## Textauszug
§
Die Franzosen berufen eine Notablenversammlung von Konservativen ein, die ein Thronangebot an den ihr von Napoleon suggerierten Erzherzog richtet. In den von den Franzosen beherrschten Städten unterschreiben die Gemeinderäte Erklärungen zugunsten der Monarchie. An Ferdinand Max wird dies als Plebiszit verkauft, und er nimmt das Thronangebot an. Bevor er mit Charlotte auf der \"Novara\" am 14. April 1864 nach Mexiko abreist, zwingt ihn Franz Joseph, auf sämtliche Nachfolgerechte in Österreich zu verzichten, ein Schlag, den Ferdinand Max nie verwindet, da er den mexikanischen Thron insgeheim als Sprungbrett für einen europäischen, nicht zuletzt den österreichischen, ansieht.
§
## Bereitgestellte Daten
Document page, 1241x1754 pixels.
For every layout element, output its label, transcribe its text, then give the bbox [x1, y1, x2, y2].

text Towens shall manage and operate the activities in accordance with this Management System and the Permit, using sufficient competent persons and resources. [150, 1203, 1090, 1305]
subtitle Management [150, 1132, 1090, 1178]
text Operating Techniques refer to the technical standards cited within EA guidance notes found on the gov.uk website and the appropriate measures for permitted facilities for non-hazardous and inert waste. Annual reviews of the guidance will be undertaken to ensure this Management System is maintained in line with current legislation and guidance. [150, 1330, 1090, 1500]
§
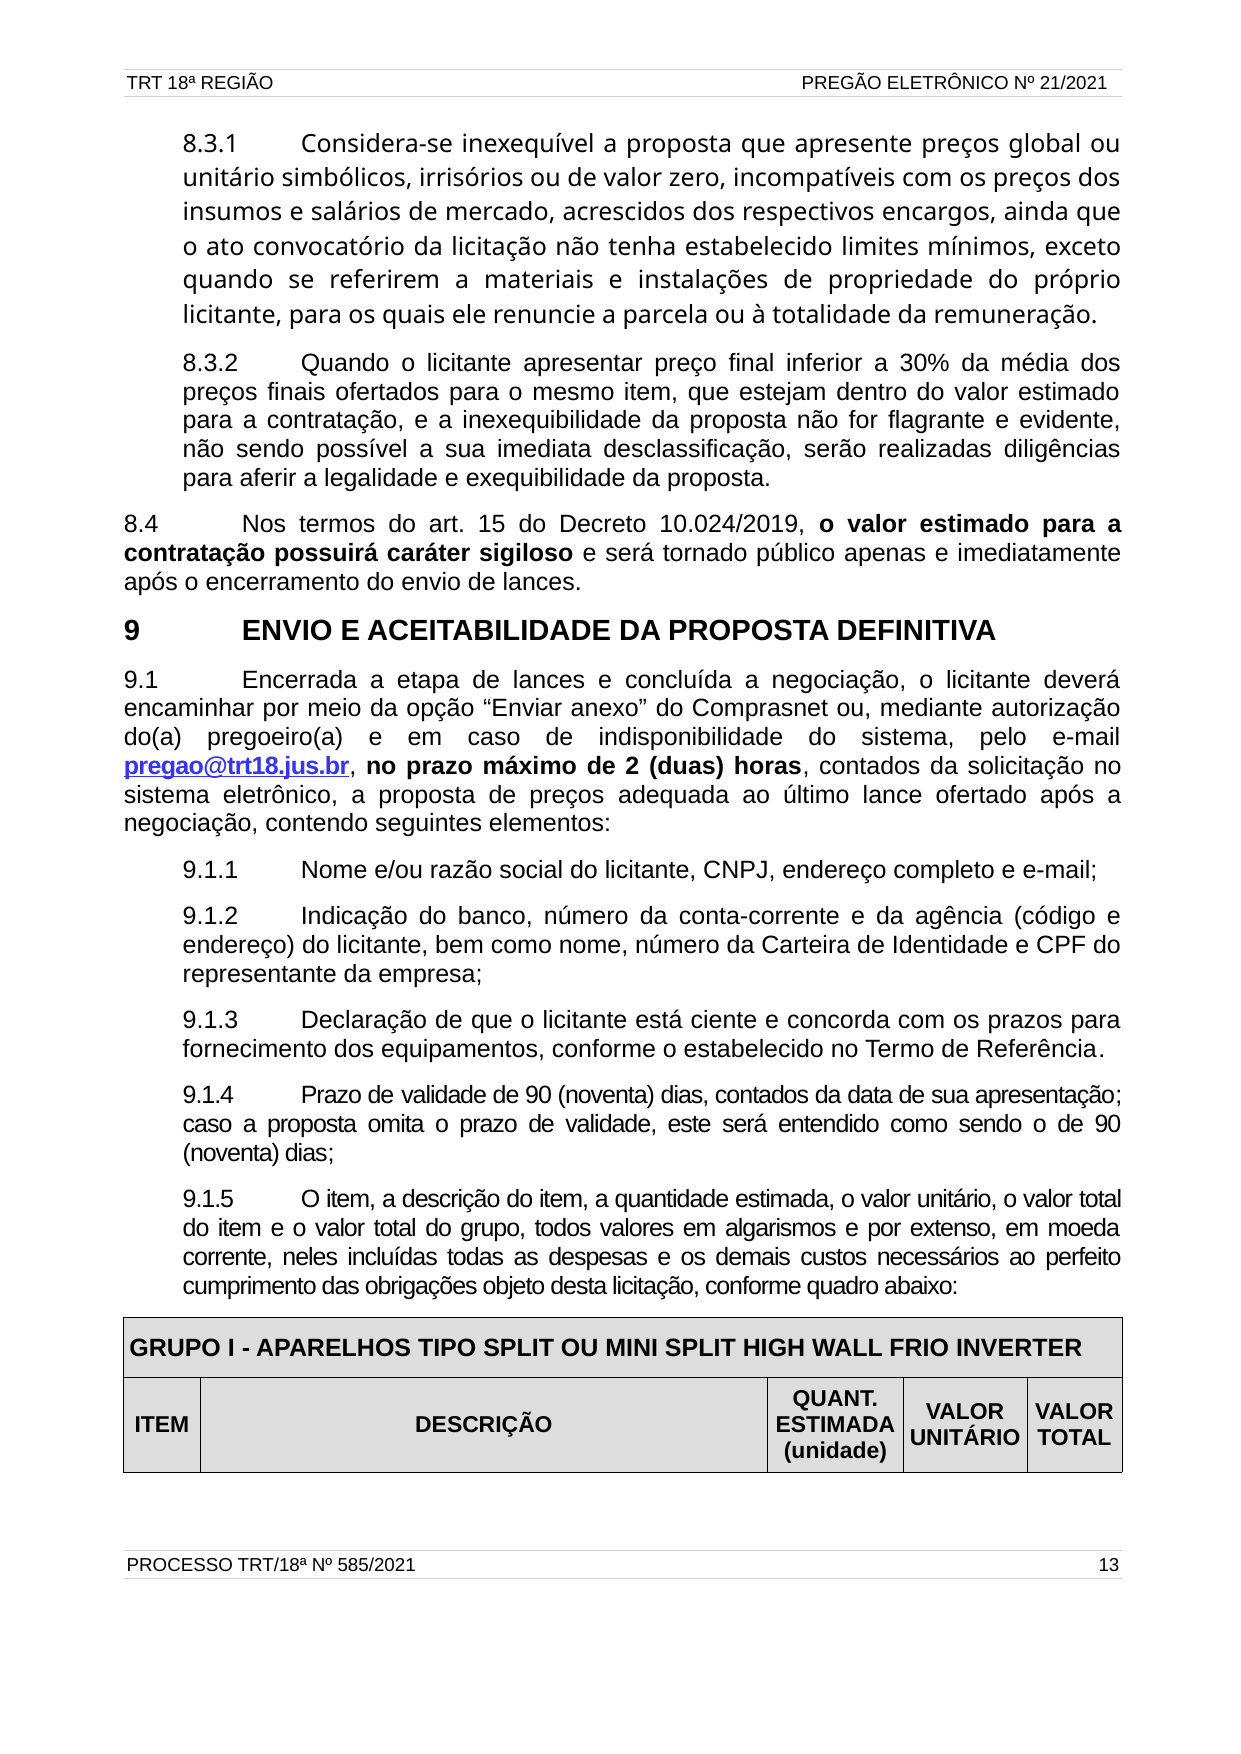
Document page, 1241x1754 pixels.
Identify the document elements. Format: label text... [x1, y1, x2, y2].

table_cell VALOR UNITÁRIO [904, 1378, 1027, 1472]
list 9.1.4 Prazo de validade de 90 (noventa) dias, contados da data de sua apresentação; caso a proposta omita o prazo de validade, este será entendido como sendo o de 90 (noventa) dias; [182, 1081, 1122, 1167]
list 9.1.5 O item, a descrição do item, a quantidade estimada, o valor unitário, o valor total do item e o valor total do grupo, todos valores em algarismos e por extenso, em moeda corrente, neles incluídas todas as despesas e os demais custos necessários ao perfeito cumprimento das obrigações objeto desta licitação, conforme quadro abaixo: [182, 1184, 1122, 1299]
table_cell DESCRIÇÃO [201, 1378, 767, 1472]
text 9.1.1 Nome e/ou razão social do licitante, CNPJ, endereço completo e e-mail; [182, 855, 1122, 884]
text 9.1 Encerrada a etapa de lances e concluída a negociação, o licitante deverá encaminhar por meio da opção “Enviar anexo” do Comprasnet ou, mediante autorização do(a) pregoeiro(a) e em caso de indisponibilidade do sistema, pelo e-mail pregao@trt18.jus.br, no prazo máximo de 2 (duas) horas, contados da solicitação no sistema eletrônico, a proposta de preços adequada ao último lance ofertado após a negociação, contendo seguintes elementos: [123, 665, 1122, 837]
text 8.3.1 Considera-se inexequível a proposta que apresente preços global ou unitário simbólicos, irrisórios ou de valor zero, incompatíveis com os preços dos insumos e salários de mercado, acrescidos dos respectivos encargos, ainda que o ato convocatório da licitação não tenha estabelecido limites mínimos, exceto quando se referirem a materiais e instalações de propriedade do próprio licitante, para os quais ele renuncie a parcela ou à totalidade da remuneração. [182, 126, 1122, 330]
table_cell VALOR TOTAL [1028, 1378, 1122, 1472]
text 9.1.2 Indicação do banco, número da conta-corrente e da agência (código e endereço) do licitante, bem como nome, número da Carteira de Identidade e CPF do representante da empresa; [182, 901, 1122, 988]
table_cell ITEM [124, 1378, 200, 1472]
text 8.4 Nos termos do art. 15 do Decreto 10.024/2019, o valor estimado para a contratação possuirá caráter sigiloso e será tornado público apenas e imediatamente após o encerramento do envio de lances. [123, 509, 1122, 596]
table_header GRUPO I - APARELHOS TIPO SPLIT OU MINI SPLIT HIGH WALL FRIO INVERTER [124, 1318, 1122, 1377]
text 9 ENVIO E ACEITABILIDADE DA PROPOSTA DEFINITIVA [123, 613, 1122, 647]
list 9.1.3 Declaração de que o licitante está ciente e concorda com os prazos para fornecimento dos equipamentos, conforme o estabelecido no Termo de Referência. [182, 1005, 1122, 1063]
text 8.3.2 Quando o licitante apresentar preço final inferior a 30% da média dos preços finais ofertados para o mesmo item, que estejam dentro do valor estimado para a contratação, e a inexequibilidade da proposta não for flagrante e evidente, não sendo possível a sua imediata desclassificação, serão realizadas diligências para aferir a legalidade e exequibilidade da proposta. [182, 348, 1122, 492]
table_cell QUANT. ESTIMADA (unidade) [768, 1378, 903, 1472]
§
Kannst du den Auszug über das mexikanische Thronangebot an Ferdinand Max vollständig und wortgetreu herausschreiben?

Die Franzosen berufen eine Notablenversammlung von Konservativen ein, die ein Thronangebot an den ihr von Napoleon suggerierten Erzherzog richtet. In den von den Franzosen beherrschten Städten unterschreiben die Gemeinderäte Erklärungen zugunsten der Monarchie. An Ferdinand Max wird dies als Plebiszit verkauft, und er nimmt das Thronangebot an. Bevor er mit Charlotte auf der \"Novara\" am 14. April 1864 nach Mexiko abreist, zwingt ihn Franz Joseph, auf sämtliche Nachfolgerechte in Österreich zu verzichten, ein Schlag, den Ferdinand Max nie verwindet, da er den mexikanischen Thron insgeheim als Sprungbrett für einen europäischen, nicht zuletzt den österreichischen, ansieht.